The ability to adjust allows you to control the charge, ensuring that the battery is adequately charged, taking into account wear and tear (special clamps are often used at the same time to monitor the current). Changing the set voltage can also have other functions – by reducing the charge we get a decrease in the load through the alternator, so we temporarily have more power.

Some vehicles use the alternator to partially recover braking energy. By suddenly increasing the voltage, an additional load is created, and the energy goes to the battery (the alternator brakes the car to some extent). The disadvantage of this solution is keeping the battery charged to approx. 80% which shortens its lifespan to some extent. An incomplete charge is necessary so that there is the possibility of accepting braking energy.

How to check the ECU-controlled voltage regulator?

Testing an alternator controlled by the engine controller requires providing it with the appropriate control signals. To do this, we need a tester that will provide the right signal according to a given standard. Such a device is the Altalyzer. It gives the ability to check alternators installed in the vehicle, and can also be used on alternator test stands.

Connecting the alternator in the vehicle. The connected tester overrides the signals from the ECU.

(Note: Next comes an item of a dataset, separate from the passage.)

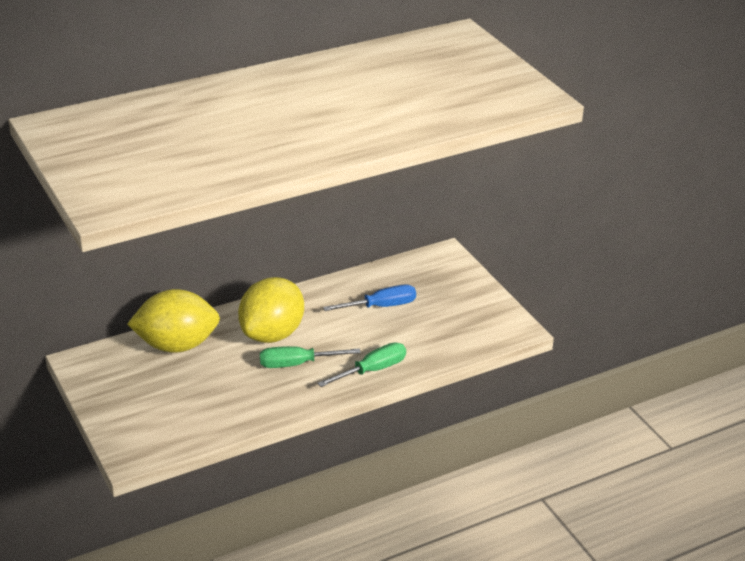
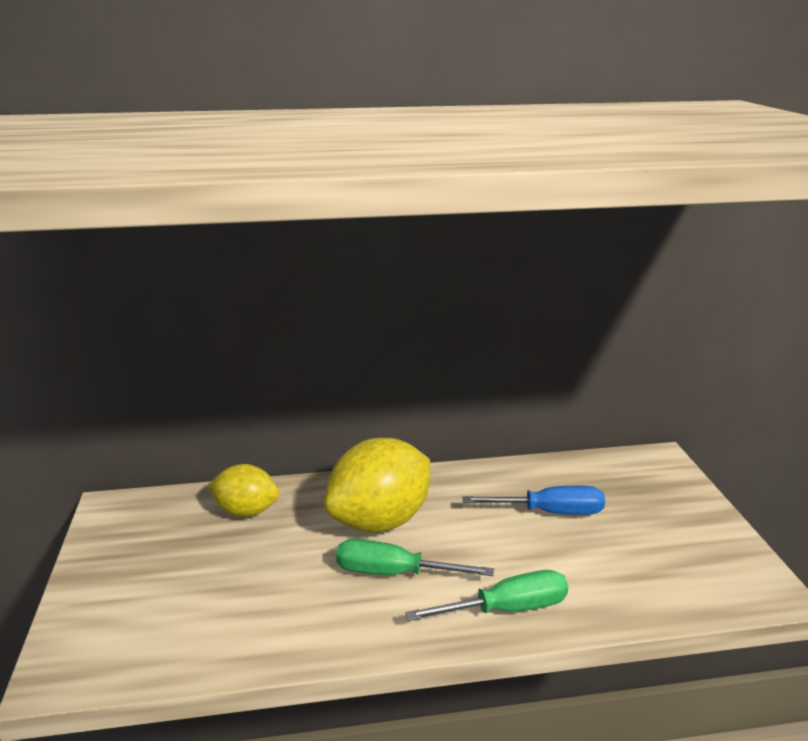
camera: 20 degrees right, 10 degrees down
(176, 345) = (246, 511): yellow lemon -> yellow lemon, size x0.59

When checking the vehicle’s alternator, we must disconnect it from the engine controller (ECU). Connect the tester to the connector on the alternator according to the connection instructions for the specific variant. We then indicate the make of the vehicle in the device menu and can start the test.

When is the alternator functional?

When testing an alternator, we examine how the charging voltage in the circuit under test responds to the voltage set by the tester. If the alternator reaches the required values without problems, we can consider it to be in working order. When testing, keep load in mind – many electronically controlled alternators provide a signal about its load factor (DFM). If you overload the alternator at a given voltage, the voltage will drop. It is also worth noting the correct reading of the load value. Alternators that fail to maintain adequate voltage may have a fault within the regulators themselves or other components in the alternator such as wearable brushes.

The tester's screen displays the following information: voltages (set and measured) and load stage.

Testing alternators outside the vehicle

When testing alternators outside the vehicle, we must remember to connect them properly. This does not apply only to alternators electronically controlled by the ECU, but also to classic designs. Do not run alternators on the test bench without the B+ terminal connected . If the alternator has a separate voltage measurement terminal (terminal S) then it is essential to connect it. The consequence of improper connection can be, in an unfavorable case, excessive voltage increase, which can damage to the component. Sometimes the output to the control (L terminal) also acts as a regulator switch or takes part in voltage regulation.

Additional capabilities

Thanks to the Altalyzer tester’s built-in Bluetooth connectivity, we have the ability to connect to a dedicated Android app. The application allows us to easily record the results of the measurements carried out along with data about the alternator under test, these entries can even be supplemented with a photograph of the component under test.

In addition, we can use the app to remotely control the test run – without extending the cables, we can conveniently control the receivers from the cabin, and at the same time inflict voltage and read the voltage value and load level.